Two results give the paper much of its lasting influence.
Whether a given feature is represented on its own dedicated direction or pushed into superposition is governed by a phase change. Holding importance fixed and sweeping sparsity, a feature switches fairly abruptly between three regimes: not represented at all, represented alone, or represented in superposition with others. The authors map this as a phase diagram over importance and sparsity, and the sharpness of the transitions is what makes the term "phase change" apt rather than metaphorical.

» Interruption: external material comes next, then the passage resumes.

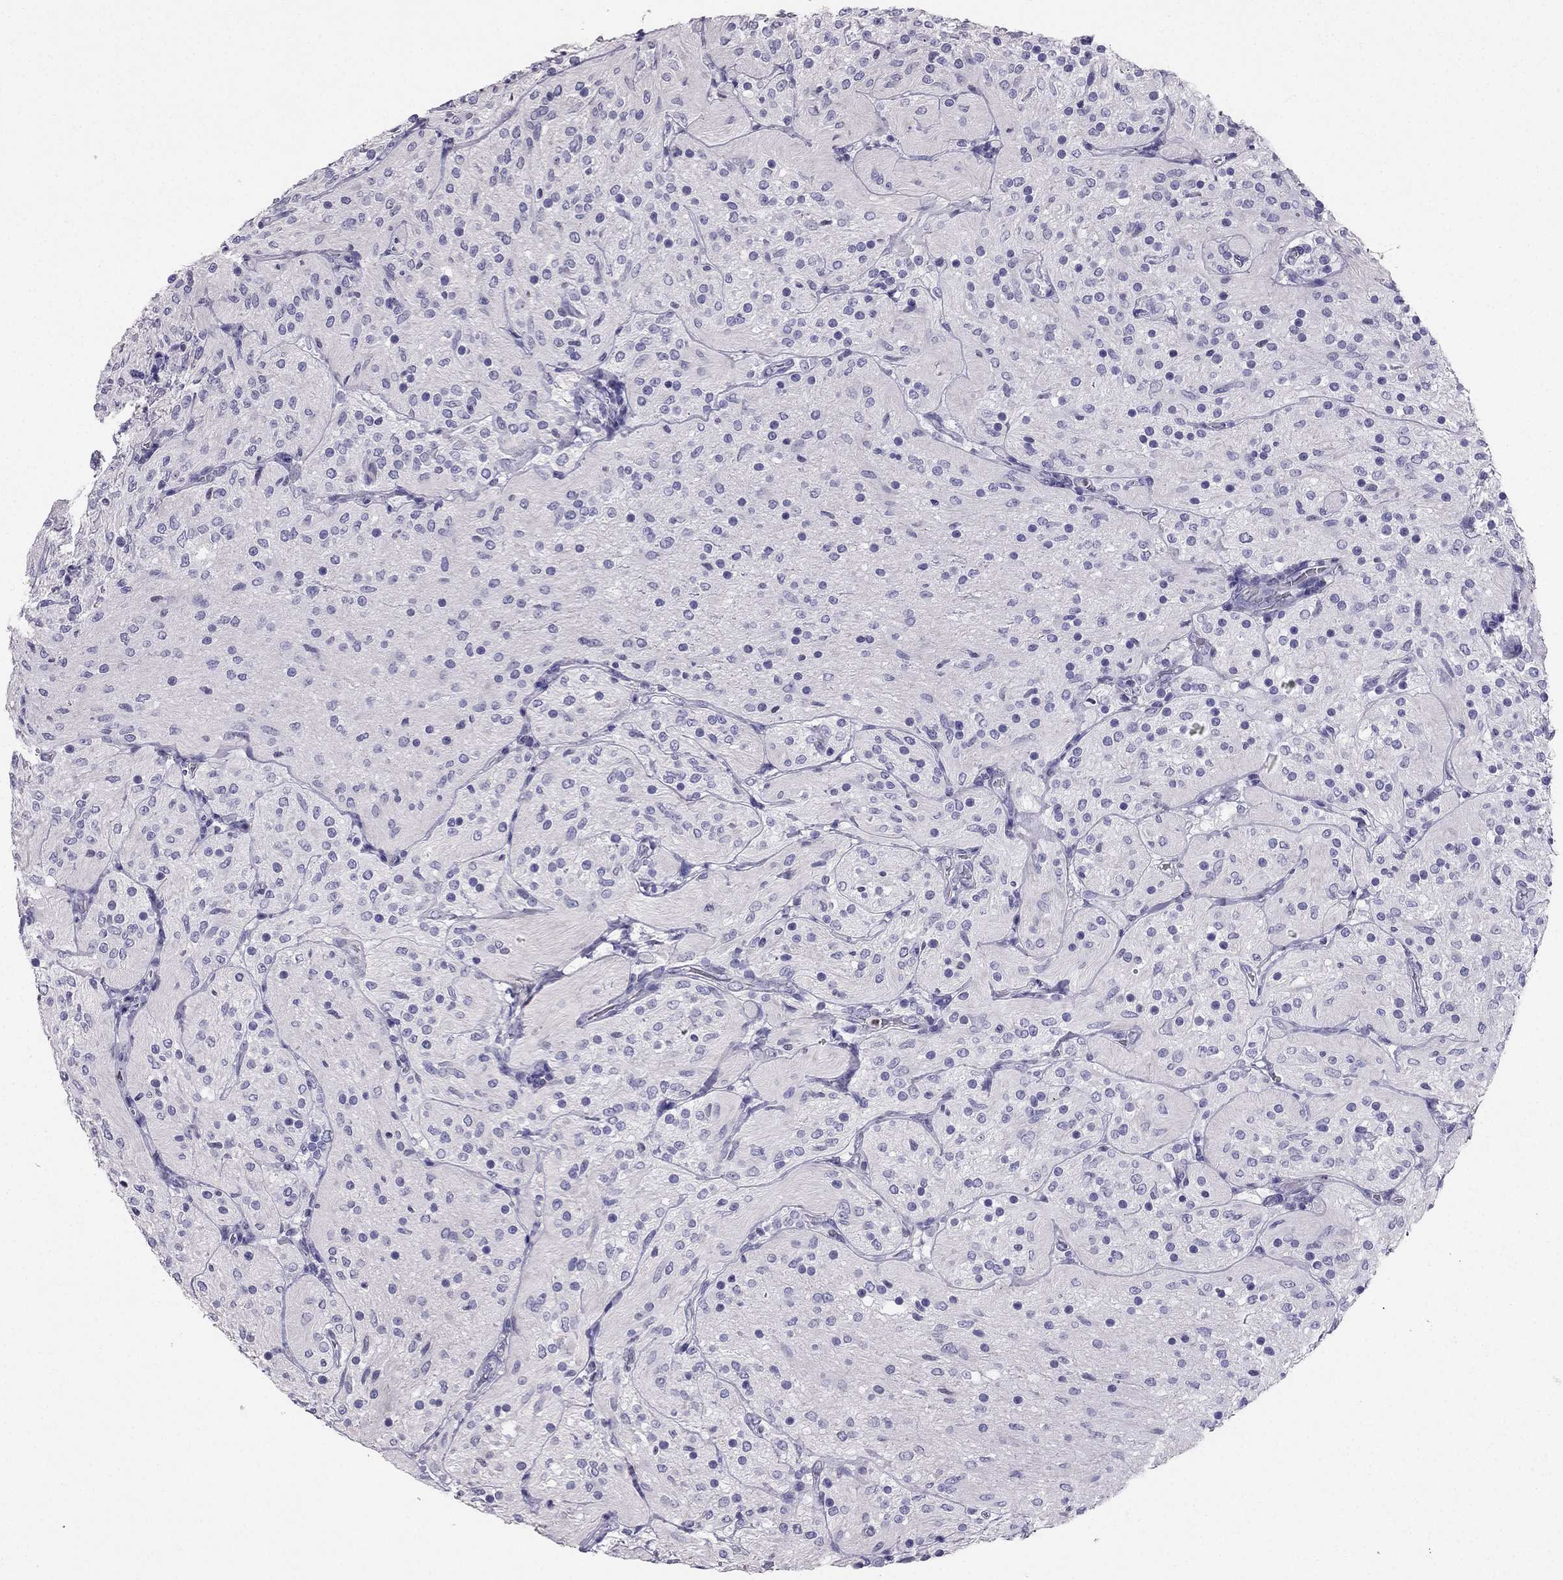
{"staining": {"intensity": "negative", "quantity": "none", "location": "none"}, "tissue": "glioma", "cell_type": "Tumor cells", "image_type": "cancer", "snomed": [{"axis": "morphology", "description": "Glioma, malignant, Low grade"}, {"axis": "topography", "description": "Brain"}], "caption": "A photomicrograph of human glioma is negative for staining in tumor cells.", "gene": "ARID3A", "patient": {"sex": "male", "age": 3}}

The geometry of superposition is the more striking finding. When several features share a low-dimensional space, they do not land in arbitrary positions. They arrange themselves into regular geometric figures that spread the directions out to minimize interference, the same uniform polytopes that appear in classical geometry. In the five-feature, two-dimensional case the model passes through configurations such as antipodal pairs (two features on opposite directions, used when interference must be kept low) and a regular pentagon (all five features placed symmetrically when sparsity is high enough to tolerate the resulting overlap). In higher hidden dimensions the authors observe digons, triangles, tetrahedra and other polytopes, and they describe how larger arrangements decompose into independent lower-dimensional pieces, a structure they relate to tegum products. To quantify all this they introduce a notion of feature dimensionality, the fraction of a hidden dimension effectively allocated to a given feature, which takes characteristic fractional values (for example 1/2 for an antipodal pair) corresponding to the different geometries [1][3]. They also note that simple computation, not just storage, can be carried out while features remain in superposition.
The toy models give a mechanistic account of polysemanticity. A neuron looks polysemantic precisely because it participates in several superposed feature directions at once, so it activates for whichever of those features is present. In the regime with no superposition the same neurons are monosemantic, each tracking a single feature. Polysemanticity is therefore not an intrinsic property of neurons but a consequence of the network choosing to compress more features than it has room for. This reframing matters for interpretability: it suggests that the obstacle to reading a network is not that its concepts are inherently entangled, but that they have been linearly superimposed and could in principle be recovered.
The paper set up the problem that much of Anthropic's subsequent interpretability research tried to solve. It explicitly sketched candidate strategies for finding the hidden features that superposition obscures, including building models that avoid superposition through activation sparsity and using dictionary learning to recover an overcomplete feature basis from a model that already exhibits superposition [1]. The 2023 paper Towards Monosemanticity pursued the dictionary-learning route, training a sparse autoencoder on the activations of a one-layer transformer to extract features that were far more interpretable than the raw neurons. That line continued with Scaling Monosemanticity, which applied sparse autoencoders to the production model Claude 3 Sonnet and pulled out millions of features. Sparse autoencoders became a standard tool in mechanistic interpretability, and the conceptual vocabulary introduced here, features as directions, superposition, interference, the importance and sparsity axes, is now routine in the field. Chris Olah, the paper's senior author, has continued to lead this research direction at Anthropic.